Part Four begins with Chesterton's warning about the temptation to draw everything too black and white. Hansen presents a "third order of paradox" in the form of a two-handled cockscrew. The merging of black and white does not necessarily lead to a dirty gray. Instead, it is to be kept in perpetual co-existence so as to bring out and contrast the purity of both.
I must say that I am impressed with the way Hansen treats the topic of paradox. He makes it clear with lots of metaphors and illustrations. Yet, the more we understand the individual parts and the need for tensions, we are also awed by the mysteries and the many unexplained paradoxes of life and in particular, theology. Scriptures is an example of such a paradox. For many Christians, the Bible is the defacto revelation of God, that the more we read and know the Word of God, the more we would know God. Yet, how can finite minds comprehend an infinite Being? How can we ever interpret in a way that fully captures what God is trying to say? Perhaps, the use of biblical paradoxes is relevant. The more we read the Word, the more we realize how much we do not know. The more we realize we do not know, the more we want to read the Word. This rhythm moves us forward, backward, and take us to places that we have never gone before. Hansen's book equips us to do just that with the three metaphors. It is perhaps one of the best books for those of us struggling to make sense of the seeming contradictions we encounter in the faith and in the diverse interpretations throughout history.
In a deterministic world, we believe that every effect has a cause; and every problem has a solution. When a purpose driven life is all that matters, anything else would seem out of place, confusing, and intolerable. Things unexplainable and mysterious would be placed in a box with question marks. Maybe the reasons for the perceived contradictions will come later. We live in a world of physical and mental boxes that we try to hem in to control and to explain things. We even attempt at boxing down everything we encounter in life. In our everyday life, when we encounter something we do not understand, the first way is to find teachers or experts to help us find the solution. The second way is to give up and move on to the next box of problems.
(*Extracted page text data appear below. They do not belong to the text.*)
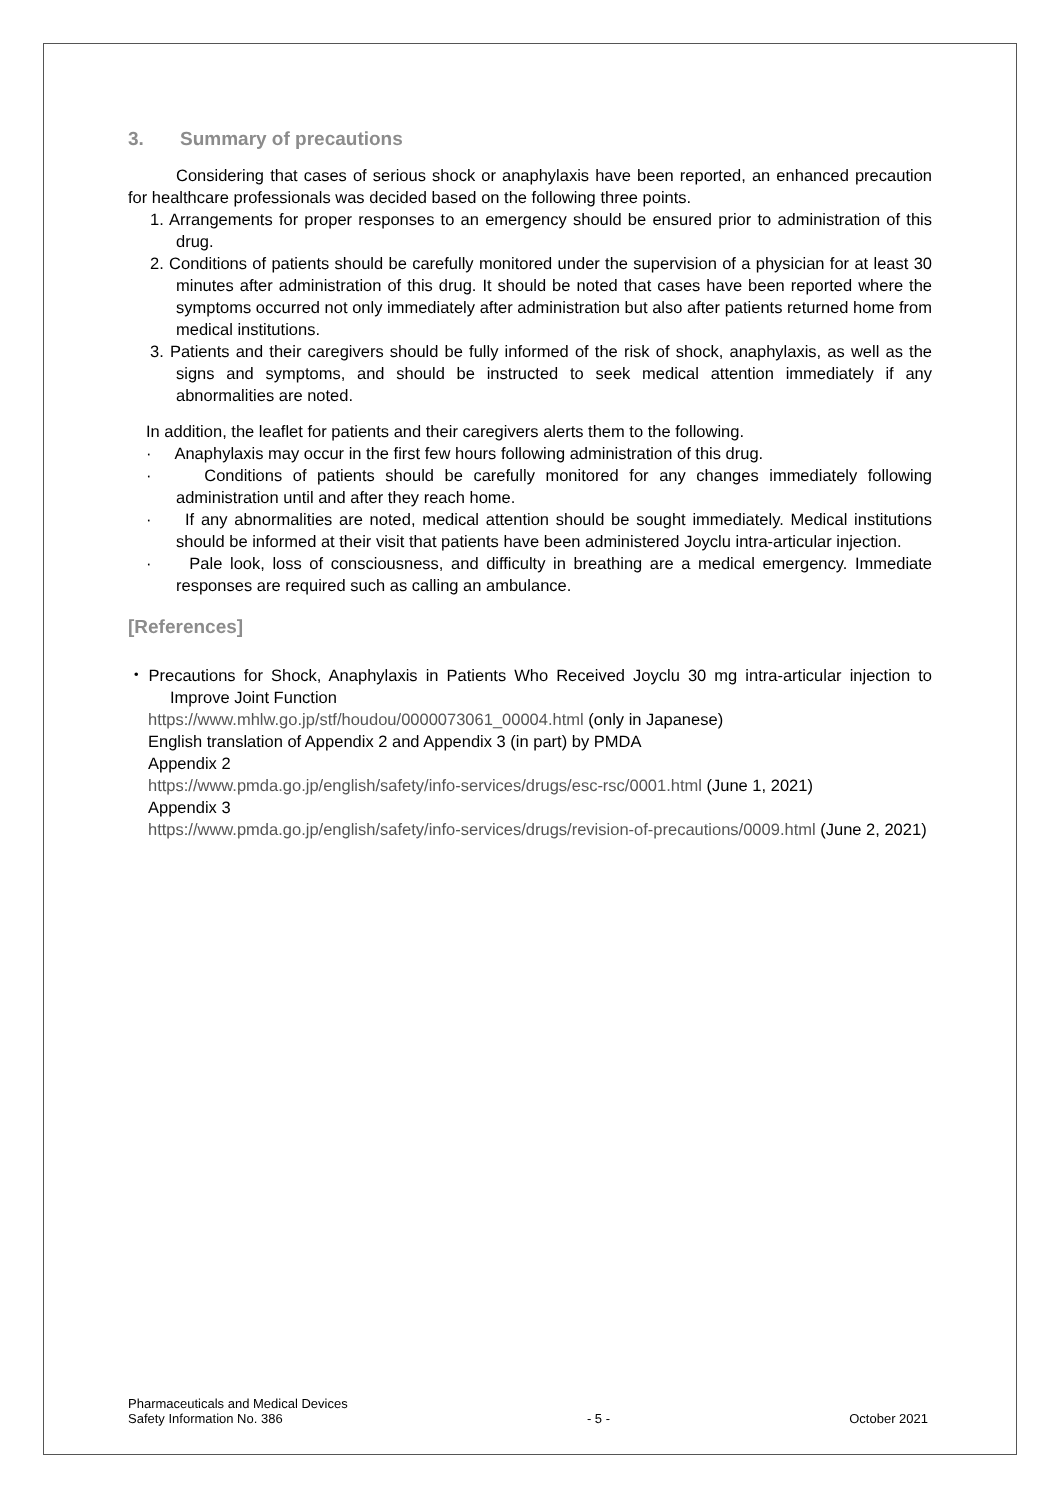3. Summary of precautions
Considering that cases of serious shock or anaphylaxis have been reported, an enhanced precaution for healthcare professionals was decided based on the following three points.
1. Arrangements for proper responses to an emergency should be ensured prior to administration of this drug.
2. Conditions of patients should be carefully monitored under the supervision of a physician for at least 30 minutes after administration of this drug. It should be noted that cases have been reported where the symptoms occurred not only immediately after administration but also after patients returned home from medical institutions.
3. Patients and their caregivers should be fully informed of the risk of shock, anaphylaxis, as well as the signs and symptoms, and should be instructed to seek medical attention immediately if any abnormalities are noted.
In addition, the leaflet for patients and their caregivers alerts them to the following.
· Anaphylaxis may occur in the first few hours following administration of this drug.
· Conditions of patients should be carefully monitored for any changes immediately following administration until and after they reach home.
· If any abnormalities are noted, medical attention should be sought immediately. Medical institutions should be informed at their visit that patients have been administered Joyclu intra-articular injection.
· Pale look, loss of consciousness, and difficulty in breathing are a medical emergency. Immediate responses are required such as calling an ambulance.
[References]
・Precautions for Shock, Anaphylaxis in Patients Who Received Joyclu 30 mg intra-articular injection to Improve Joint Function
https://www.mhlw.go.jp/stf/houdou/0000073061_00004.html (only in Japanese)
English translation of Appendix 2 and Appendix 3 (in part) by PMDA
Appendix 2
https://www.pmda.go.jp/english/safety/info-services/drugs/esc-rsc/0001.html (June 1, 2021)
Appendix 3
https://www.pmda.go.jp/english/safety/info-services/drugs/revision-of-precautions/0009.html (June 2, 2021)
Pharmaceuticals and Medical Devices
Safety Information No. 386
- 5 -
October 2021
The third way is to allow both the 'problem' and ourselves to linger on, to ponder, and to reflect. More importantly, it teaches us to wait and recognize that there is only one True Teacher and that is the Holy Spirit. Thankfully, Hansen has highlighted this third way. Great book!
Rating: 5 stars of 5.
This book is provided to me courtesy of Zondervan Academic and NetGalley in exchange for an honest review. All opinions offered above are mine unless otherwise stated or implied.